Anyway, I think I've crafted a more interesting story -- at the very least, it was more fun for me to write.  It's turning my "Dr. Pineapple takes over Japan" chapter into a massive section of the story that might need to be broken up into 2-3 chapters, but if it's interesting then I guess that's okay?



Saturday, January 8, 2022

2021 Wrapup

 So for 2021, I wrote:


413  I Swear

414  Collateral Damage

415  I, Gardener

416  Maid Ex Machina

417  Infinite Dojo

418  Princess of Pluto

419  The Return of Normal

042  Hot Stuff

420  Get Down Tonight

421  Free Advertising

422  Inevitable

423  All I Ever Wanted

424  A Different Me  (formerly My Clone Sleeps Alone 2)

427  Girl Squared

432  Wrong Number

436  Doomscrolling

433  Endorsement

435  Transformations

437  Frills and Bows

438  Mating Ritual

449x  Afterglow  (moved to "unusable")

441  My Own Daughter

442  Ambassador

443  Real Girl

445  Academy

444  Hate Crime

446  Revenge

447  Powerslave

428  Amaranthine Shores

429  The Spice of Life

425  Buttercup

426  Chaos Theory

430  Good Vibrations

431  Woofy

434  Optimal Performance

439  For One Night

439b  Stranger Danger

440  What I Yam

461  Wisdom and Badassery

448  Library of Dreams

449  Tutti Frutti


Technically, I wrote a couple of other stories that were also retroactively tossed into the bin of "unusable" -- Mother's Treasure, Trust Mother, Orphan White.  But I hadn't listed those as completed stories because I rejected them almost immediately, while Afterglow was a story I considered good for several months before deciding I didn't like it at all.
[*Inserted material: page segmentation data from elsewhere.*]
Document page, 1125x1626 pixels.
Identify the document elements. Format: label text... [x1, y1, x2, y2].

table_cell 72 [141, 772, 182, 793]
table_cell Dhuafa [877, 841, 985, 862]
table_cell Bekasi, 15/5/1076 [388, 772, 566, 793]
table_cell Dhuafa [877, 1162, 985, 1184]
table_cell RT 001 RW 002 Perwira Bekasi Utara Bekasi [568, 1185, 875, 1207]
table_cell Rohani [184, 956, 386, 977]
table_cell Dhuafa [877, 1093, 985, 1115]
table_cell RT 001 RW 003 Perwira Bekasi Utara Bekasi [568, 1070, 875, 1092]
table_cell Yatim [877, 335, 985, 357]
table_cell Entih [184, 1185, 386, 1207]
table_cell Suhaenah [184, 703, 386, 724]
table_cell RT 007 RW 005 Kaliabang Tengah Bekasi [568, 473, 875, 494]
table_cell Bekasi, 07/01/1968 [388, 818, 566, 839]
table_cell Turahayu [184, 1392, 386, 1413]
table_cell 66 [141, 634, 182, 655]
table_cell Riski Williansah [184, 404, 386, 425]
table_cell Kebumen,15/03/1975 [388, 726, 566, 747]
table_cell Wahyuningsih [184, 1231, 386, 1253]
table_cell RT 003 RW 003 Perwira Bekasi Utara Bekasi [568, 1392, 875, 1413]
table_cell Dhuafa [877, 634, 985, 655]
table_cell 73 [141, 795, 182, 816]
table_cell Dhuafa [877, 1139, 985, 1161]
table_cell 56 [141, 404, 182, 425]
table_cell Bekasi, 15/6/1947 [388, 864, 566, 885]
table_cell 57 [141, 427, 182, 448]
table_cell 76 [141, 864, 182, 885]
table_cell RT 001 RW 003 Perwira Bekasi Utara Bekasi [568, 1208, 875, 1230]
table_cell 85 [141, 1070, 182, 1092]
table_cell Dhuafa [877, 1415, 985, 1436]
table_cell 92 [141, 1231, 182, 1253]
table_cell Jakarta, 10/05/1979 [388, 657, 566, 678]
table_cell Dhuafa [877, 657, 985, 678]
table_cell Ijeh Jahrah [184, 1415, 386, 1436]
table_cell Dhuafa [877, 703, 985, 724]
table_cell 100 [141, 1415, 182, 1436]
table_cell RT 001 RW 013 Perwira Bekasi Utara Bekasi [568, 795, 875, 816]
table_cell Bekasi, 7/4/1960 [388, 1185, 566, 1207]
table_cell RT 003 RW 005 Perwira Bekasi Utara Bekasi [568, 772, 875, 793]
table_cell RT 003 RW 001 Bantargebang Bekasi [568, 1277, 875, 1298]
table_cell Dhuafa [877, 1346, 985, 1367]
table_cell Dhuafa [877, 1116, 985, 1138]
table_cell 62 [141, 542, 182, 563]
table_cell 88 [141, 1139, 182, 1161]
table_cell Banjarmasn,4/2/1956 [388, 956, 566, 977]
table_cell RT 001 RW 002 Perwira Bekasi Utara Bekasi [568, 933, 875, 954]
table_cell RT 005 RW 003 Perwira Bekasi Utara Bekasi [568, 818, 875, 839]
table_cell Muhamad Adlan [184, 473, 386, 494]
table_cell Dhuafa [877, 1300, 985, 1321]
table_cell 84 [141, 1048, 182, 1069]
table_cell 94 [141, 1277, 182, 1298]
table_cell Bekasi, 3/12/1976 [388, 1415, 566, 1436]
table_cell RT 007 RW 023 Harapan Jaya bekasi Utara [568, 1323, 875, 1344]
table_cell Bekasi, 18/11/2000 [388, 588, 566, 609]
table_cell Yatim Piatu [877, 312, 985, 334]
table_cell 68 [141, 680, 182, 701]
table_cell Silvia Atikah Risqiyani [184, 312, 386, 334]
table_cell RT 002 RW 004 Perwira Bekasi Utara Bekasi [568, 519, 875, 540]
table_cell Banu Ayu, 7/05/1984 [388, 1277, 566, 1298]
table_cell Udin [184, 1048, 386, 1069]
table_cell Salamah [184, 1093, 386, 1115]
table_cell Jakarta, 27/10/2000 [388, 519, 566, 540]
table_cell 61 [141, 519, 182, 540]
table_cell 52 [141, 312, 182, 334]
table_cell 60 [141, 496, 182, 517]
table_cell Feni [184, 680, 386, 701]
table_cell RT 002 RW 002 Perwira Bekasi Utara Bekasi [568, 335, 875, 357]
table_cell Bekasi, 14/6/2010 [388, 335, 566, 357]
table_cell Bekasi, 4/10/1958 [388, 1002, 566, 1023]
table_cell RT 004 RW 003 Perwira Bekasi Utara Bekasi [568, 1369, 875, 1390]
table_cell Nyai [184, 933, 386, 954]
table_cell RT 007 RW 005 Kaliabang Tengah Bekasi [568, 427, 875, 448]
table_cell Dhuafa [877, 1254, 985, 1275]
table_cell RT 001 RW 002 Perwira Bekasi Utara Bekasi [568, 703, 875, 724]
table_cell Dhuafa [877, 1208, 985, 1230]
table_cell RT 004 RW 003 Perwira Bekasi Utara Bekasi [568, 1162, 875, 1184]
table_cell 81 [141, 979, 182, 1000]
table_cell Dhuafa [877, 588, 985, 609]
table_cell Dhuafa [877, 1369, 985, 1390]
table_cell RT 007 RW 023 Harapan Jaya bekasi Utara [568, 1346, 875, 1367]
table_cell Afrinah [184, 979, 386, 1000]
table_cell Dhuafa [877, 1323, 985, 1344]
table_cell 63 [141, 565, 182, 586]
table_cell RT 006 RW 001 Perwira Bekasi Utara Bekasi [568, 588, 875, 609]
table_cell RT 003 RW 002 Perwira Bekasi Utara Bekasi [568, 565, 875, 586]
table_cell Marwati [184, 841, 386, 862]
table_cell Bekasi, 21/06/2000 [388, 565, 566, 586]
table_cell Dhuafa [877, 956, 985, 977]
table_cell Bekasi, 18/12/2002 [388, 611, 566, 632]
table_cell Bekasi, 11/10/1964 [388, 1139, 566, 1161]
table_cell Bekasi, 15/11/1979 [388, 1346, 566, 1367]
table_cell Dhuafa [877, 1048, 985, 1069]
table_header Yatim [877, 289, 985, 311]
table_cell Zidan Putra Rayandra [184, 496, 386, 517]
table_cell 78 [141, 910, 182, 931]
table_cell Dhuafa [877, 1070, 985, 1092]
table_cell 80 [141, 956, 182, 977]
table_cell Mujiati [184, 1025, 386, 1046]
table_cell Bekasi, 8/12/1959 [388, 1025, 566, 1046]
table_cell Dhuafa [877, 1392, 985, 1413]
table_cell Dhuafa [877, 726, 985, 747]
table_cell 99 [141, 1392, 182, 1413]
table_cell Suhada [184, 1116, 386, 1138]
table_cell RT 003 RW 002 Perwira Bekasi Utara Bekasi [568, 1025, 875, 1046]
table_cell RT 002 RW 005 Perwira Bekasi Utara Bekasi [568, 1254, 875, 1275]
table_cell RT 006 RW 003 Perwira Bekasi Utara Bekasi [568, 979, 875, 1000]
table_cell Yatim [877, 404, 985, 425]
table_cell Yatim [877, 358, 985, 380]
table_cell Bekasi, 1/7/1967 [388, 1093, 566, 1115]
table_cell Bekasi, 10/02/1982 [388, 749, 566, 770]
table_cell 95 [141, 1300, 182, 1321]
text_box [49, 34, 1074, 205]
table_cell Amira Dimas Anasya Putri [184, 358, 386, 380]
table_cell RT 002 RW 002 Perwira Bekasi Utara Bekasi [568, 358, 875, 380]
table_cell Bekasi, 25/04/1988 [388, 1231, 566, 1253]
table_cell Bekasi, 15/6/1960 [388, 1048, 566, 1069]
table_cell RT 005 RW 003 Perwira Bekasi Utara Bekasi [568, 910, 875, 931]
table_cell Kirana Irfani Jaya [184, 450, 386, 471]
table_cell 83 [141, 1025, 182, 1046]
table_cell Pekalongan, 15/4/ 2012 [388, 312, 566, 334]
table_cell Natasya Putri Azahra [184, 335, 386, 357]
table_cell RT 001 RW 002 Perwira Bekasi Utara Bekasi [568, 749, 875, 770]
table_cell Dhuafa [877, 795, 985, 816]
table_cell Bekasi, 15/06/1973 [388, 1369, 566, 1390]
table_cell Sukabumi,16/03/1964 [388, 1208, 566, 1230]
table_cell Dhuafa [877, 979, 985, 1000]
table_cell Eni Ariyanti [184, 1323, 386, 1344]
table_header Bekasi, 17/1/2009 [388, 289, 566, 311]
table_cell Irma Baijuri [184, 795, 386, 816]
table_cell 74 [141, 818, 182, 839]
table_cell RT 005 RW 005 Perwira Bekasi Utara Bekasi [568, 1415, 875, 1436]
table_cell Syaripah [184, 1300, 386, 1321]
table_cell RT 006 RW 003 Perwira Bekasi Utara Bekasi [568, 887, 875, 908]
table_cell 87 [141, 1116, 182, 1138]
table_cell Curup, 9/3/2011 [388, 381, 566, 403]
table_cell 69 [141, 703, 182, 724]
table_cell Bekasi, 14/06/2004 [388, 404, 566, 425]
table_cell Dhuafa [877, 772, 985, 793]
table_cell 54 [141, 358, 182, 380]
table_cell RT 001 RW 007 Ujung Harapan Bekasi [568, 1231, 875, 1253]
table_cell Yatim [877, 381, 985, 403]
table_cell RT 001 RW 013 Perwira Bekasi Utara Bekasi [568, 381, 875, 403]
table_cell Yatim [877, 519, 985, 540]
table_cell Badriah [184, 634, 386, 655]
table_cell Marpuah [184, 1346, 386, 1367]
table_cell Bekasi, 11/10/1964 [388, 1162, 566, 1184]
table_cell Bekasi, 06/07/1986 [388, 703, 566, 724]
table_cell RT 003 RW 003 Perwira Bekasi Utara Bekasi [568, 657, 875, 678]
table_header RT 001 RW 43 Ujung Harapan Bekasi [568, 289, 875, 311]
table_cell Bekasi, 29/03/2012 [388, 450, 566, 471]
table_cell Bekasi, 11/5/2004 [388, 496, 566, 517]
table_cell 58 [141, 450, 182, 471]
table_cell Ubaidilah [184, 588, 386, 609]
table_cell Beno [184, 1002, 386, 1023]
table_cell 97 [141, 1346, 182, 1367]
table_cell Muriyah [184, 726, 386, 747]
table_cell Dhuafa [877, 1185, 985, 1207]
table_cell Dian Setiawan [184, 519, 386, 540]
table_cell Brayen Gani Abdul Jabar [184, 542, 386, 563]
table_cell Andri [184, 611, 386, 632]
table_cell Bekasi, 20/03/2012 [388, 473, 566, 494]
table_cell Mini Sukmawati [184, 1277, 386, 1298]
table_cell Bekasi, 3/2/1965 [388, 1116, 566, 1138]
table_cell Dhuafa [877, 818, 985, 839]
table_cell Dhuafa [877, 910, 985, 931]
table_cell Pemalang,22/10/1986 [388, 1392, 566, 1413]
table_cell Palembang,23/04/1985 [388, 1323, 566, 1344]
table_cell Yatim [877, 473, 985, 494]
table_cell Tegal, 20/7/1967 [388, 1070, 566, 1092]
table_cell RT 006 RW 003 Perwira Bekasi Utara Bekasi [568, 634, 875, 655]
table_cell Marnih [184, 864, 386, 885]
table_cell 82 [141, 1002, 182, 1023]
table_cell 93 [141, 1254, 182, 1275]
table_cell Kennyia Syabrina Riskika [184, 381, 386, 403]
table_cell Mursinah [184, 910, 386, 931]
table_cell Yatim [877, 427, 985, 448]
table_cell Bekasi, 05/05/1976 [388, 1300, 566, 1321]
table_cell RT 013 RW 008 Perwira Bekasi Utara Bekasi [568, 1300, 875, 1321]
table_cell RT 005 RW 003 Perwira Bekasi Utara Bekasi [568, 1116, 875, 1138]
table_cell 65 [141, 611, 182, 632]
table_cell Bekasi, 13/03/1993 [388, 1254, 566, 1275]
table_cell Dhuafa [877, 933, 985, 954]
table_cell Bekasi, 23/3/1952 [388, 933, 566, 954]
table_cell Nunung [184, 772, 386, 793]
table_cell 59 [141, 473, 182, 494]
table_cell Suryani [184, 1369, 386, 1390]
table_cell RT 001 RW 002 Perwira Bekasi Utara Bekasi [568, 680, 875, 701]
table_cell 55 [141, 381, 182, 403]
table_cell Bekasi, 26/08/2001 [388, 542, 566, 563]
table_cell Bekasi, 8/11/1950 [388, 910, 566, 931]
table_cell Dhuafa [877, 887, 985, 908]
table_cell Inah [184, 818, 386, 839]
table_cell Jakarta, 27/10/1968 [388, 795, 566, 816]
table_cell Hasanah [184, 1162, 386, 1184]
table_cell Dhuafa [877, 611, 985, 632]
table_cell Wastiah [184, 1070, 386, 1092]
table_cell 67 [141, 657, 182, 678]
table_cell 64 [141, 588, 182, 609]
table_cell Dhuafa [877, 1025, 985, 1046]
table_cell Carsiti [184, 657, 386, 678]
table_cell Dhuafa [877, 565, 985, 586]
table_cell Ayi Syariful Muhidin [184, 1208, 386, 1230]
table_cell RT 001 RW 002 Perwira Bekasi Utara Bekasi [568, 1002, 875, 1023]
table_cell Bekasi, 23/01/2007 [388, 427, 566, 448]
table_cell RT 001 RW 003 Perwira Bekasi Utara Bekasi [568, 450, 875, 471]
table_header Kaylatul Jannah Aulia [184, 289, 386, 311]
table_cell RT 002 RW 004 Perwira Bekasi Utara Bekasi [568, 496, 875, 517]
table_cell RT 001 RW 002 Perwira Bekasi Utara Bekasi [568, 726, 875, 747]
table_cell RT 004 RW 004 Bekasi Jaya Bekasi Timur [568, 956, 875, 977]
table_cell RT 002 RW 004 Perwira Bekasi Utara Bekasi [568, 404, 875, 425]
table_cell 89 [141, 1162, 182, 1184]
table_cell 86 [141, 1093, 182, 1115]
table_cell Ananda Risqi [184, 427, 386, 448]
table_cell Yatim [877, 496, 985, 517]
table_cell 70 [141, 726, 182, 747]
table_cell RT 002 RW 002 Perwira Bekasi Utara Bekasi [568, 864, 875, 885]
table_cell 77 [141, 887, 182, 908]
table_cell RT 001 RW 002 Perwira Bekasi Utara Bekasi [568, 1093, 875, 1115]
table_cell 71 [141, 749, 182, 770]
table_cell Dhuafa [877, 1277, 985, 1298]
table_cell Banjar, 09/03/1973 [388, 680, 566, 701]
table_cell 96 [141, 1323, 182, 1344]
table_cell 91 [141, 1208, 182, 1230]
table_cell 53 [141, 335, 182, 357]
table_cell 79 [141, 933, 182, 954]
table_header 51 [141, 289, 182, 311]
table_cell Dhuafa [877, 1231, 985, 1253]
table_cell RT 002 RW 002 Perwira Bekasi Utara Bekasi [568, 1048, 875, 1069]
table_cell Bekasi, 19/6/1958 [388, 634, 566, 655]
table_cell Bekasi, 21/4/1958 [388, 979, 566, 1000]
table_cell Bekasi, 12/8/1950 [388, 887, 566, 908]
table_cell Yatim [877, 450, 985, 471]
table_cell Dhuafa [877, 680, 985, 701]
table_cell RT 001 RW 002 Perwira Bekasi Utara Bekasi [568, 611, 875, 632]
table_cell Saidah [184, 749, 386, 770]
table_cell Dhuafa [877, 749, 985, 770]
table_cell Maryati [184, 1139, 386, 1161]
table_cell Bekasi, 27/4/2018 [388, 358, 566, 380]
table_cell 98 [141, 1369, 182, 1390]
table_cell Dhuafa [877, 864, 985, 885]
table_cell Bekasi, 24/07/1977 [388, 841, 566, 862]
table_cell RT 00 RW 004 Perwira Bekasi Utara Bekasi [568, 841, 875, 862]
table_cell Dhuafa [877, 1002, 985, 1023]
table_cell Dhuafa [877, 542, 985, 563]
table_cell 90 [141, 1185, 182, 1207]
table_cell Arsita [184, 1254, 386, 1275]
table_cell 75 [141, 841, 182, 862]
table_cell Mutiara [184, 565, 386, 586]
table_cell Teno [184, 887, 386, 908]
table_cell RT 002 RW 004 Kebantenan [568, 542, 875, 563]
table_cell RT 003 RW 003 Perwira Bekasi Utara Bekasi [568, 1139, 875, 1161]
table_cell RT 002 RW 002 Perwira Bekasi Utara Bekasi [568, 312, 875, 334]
So that's 41 Grandpa Anarchy stories last year, give or take.  I also wrote approximately 20,000 words on my fan fiction story Girl's School, and roughly 50,000 words on my fan fiction story Nerima All-Stars.  Neither reached a point where I was ready to publish anything, but progress is progress.  I only really wrote three Grandpa Anarchy stories after July, so most of what I accomplished in the second half of the year was that work on my fan fiction stories.

My goals for the coming year include getting both of those fan fiction stories to a point where I can publish what I have, and to write more Grandpa Anarchy stuff.  At the moment I've decided to backtrack and try to finish up some of my unfinished work, so I'm working my way through the stories in Book 12, A Bomb In Heaven.  I've completed one story so far and I'm completely rewriting another.